If you are in the logging or lumber industry, you may receive calls from customers who have recently cut down a tree and want to have it milled. The cost is usually dependent on how many board feet will be produced after milling, but when asked how big the tree is, most customers respond with things like "I can't get my arms around it." While it's understandable that's how they would measure it; it's far too vague to be of use to a logger. There are far more accurate ways to determine how many board feet are in a log.
Board Foot and the Doyle Log Scale
A board foot is 12" x 12" x 1". It is a specific unit of measure used in the United States and Canada for the volume of lumber. It is often abbreviated as FBM (Foot, Board, Measure).
To estimate how many board feet in our log, there are a variety of scales that have been created. The Doyle scale is one of the most commonly used formulas for calculating board feet. Developed in the 1800's, it is based on a mathematical formula and is most prominently used in the South and the Midwest United States. The Doyle scale is the standard by which hardwood lumber is bought and sold.
It estimates large or medium logs very close to the actual number but underestimates in smaller logs. Because it comes in below the price, this is the scale most log buyers want to use.

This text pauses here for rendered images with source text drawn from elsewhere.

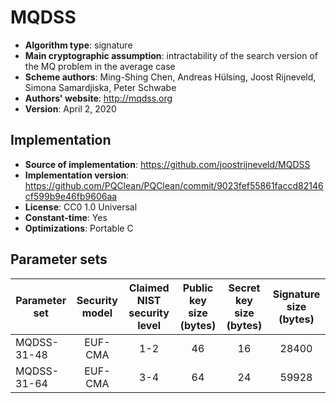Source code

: MQDSS
=====

- **Algorithm type**: signature
- **Main cryptographic assumption**: intractability of the search version of the MQ problem in the average case
- **Scheme authors**: Ming-Shing Chen, Andreas Hülsing, Joost Rijneveld, Simona Samardjiska, Peter Schwabe
- **Authors' website**: http://mqdss.org
- **Version**: April 2, 2020

Implementation
--------------

- **Source of implementation**: https://github.com/joostrijneveld/MQDSS
- **Implementation version**: https://github.com/PQClean/PQClean/commit/9023fef55861faccd82146cf599b9e46fb9606aa
- **License**: CC0 1.0 Universal
- **Constant-time**: Yes
- **Optimizations**: Portable C

Parameter sets
--------------

| Parameter set | Security model | Claimed NIST security level | Public key size (bytes) | Secret key size (bytes) | Signature size (bytes) |
|---------------|:--------------:|:---------------------------:|:-----------------------:|:-----------------------:|:----------------------:|
| MQDSS-31-48   |     EUF-CMA    |             1-2             |            46           |            16           |          28400         |
| MQDSS-31-64   |     EUF-CMA    |             3-4             |            64           |            24           |          59928         |

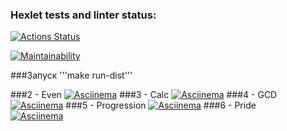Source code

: ### Hexlet tests and linter status:
[![Actions Status](https://github.com/Gu-Master/java-project-61/workflows/hexlet-check/badge.svg)](https://github.com/Gu-Master/java-project-61/actions)

[![Maintainability](https://api.codeclimate.com/v1/badges/7a580abaaada9ff4810c7f006b5219ad3ab4d1ae/maintainability)](https://codeclimate.com/github/Gu-Master/java-project-61/maintainability)

###Запуск '''make run-dist'''

###2 - Even
[![Asciinema](https://asciinema.org/a/bsDBwSMd0P6zK9CRU1jQIE3f3.svg)](https://asciinema.org/a/bsDBwSMd0P6zK9CRU1jQIE3f3)
###3 - Calc
[![Asciinema](https://asciinema.org/a/QwoJ3jNULrfBBPyovkjO5BPxr.svg)](https://asciinema.org/a/QwoJ3jNULrfBBPyovkjO5BPxr)
###4 - GCD
[![Asciinema](https://asciinema.org/a/X2ij1LvVFL2umxXNZBoKuY9b9.svg)](https://asciinema.org/a/X2ij1LvVFL2umxXNZBoKuY9b9)
###5 - Progression
[![Asciinema](https://asciinema.org/a/97w6aVTjjYWDNGS60U1szsoan.svg)](https://asciinema.org/a/97w6aVTjjYWDNGS60U1szsoan)
###6 - Pride     
[![Asciinema](https://asciinema.org/a/m8UBGnLmALfBDp9ZRiLpbiCaV.svg)](https://asciinema.org/a/m8UBGnLmALfBDp9ZRiLpbiCaV)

Log buyers typically keep a Doyle scale with them. It looks like a folding ruler with the footage labeled at each inch marker.

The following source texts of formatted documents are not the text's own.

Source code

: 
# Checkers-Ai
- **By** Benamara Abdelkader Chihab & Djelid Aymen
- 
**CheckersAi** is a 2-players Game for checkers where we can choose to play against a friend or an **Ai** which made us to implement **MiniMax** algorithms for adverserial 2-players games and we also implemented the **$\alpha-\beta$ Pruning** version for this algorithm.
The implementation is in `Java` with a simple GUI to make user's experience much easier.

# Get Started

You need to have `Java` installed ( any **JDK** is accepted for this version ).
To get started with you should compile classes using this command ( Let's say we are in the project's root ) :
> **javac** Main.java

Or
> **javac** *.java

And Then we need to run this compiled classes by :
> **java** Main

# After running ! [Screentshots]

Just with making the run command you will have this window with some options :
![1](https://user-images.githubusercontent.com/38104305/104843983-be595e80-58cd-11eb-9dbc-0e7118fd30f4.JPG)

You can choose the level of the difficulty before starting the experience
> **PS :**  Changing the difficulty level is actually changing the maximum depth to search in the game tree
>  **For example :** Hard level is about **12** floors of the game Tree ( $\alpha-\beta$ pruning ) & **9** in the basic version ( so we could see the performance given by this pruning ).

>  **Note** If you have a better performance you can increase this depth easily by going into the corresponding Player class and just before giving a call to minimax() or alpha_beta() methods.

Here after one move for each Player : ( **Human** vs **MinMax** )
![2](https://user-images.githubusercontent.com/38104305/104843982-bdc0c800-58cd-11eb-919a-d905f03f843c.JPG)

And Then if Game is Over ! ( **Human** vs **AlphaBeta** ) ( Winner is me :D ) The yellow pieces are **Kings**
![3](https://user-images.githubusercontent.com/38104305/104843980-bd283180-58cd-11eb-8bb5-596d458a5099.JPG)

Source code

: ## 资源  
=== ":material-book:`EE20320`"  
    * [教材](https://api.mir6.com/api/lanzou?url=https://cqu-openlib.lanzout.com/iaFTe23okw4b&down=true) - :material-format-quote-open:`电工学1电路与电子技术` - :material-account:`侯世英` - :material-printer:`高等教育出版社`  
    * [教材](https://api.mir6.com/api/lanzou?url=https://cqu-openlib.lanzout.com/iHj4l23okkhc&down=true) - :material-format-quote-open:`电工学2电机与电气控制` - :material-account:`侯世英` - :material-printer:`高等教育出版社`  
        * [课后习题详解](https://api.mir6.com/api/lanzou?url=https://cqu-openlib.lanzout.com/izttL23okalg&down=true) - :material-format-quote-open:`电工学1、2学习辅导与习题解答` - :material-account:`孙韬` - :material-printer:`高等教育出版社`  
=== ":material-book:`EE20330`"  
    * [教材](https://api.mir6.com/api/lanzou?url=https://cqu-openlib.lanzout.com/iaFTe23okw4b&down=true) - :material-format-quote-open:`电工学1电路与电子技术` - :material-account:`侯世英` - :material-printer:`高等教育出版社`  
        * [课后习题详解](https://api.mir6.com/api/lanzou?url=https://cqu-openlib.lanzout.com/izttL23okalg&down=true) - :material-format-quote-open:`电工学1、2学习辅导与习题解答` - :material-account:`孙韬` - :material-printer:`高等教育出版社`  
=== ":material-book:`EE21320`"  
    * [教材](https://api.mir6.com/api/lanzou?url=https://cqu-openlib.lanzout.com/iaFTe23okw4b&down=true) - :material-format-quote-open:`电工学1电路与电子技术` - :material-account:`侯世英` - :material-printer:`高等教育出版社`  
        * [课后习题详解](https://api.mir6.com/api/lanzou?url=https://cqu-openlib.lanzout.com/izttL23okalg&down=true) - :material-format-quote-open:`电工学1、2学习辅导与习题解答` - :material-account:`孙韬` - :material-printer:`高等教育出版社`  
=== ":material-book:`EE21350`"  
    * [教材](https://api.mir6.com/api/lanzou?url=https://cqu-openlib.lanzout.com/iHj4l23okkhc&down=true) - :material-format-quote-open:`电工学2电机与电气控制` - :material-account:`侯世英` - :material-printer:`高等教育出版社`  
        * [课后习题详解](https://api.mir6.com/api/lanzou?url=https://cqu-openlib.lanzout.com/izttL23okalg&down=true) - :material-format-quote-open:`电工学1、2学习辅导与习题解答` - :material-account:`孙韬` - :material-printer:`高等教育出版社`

The Doyle scale formula is based upon a tapered cylinder. Straight legs without minimal tapering will produce more board feet than the scale estimates, but it typically balances out since most logs are imperfect.
To estimate the board feet from a log, measure the average diameter of the smaller part of the log in inches. Then, measure the length of the log in feet. Move the scale's marker over to where these two measurements meet. Where the two measurements intersect is the approximate board foot output. If there are any defects, you can reduce the number based on how significant that flaws are, such as rot or curvatures.

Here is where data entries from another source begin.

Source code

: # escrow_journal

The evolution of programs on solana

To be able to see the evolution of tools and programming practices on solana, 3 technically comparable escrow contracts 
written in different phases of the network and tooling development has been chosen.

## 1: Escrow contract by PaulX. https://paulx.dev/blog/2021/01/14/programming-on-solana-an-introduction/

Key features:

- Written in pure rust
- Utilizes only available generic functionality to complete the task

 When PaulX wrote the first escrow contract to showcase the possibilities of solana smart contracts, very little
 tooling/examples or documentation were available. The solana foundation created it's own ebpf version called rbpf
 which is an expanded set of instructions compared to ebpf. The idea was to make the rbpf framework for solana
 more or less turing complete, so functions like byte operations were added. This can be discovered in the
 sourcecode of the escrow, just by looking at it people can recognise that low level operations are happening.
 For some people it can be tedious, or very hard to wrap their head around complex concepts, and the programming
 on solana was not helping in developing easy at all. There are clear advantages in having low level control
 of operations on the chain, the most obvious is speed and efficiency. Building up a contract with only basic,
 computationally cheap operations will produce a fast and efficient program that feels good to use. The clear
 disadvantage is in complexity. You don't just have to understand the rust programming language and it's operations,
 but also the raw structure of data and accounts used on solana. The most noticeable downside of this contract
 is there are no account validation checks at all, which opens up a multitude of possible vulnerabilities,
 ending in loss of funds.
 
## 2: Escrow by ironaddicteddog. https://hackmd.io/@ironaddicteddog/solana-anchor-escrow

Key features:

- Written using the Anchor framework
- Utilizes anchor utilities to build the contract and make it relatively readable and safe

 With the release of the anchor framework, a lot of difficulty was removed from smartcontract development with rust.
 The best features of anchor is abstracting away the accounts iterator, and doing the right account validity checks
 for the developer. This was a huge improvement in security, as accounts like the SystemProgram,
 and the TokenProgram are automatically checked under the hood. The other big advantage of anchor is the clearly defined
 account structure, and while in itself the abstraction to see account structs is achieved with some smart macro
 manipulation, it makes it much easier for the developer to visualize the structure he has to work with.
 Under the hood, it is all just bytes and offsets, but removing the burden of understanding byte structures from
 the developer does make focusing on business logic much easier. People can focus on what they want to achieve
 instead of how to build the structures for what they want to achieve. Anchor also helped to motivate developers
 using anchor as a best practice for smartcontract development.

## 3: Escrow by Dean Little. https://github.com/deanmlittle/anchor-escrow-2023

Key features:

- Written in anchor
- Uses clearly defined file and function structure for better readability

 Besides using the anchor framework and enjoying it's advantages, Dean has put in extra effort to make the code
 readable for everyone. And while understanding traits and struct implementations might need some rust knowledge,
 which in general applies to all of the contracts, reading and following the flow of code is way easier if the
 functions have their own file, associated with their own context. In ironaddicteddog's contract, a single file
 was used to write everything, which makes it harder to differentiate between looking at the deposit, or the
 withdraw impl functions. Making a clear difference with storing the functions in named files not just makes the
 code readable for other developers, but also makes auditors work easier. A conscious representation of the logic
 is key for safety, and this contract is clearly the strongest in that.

Sawmills charge by the board foot, so the scale can help determine what the cost will be. It's essential to accurately measure the log, rather than guessing at its diameter. Most people are way off when guessing a log's size.
The Doyle scale is a valuable tool for professionals working in the logging and lumber industries. Whether you are removing trees for a neighbor or purchasing wood to mill, the amount of board feet is what determines the cost. While the Doyle scale can be inconsistent, particularly for smaller logs, it can give you a ballpark estimate of how many board feet are in a log, so you have an idea of what the final cost will be. It can prevent any surprises for you and the miller handling the log.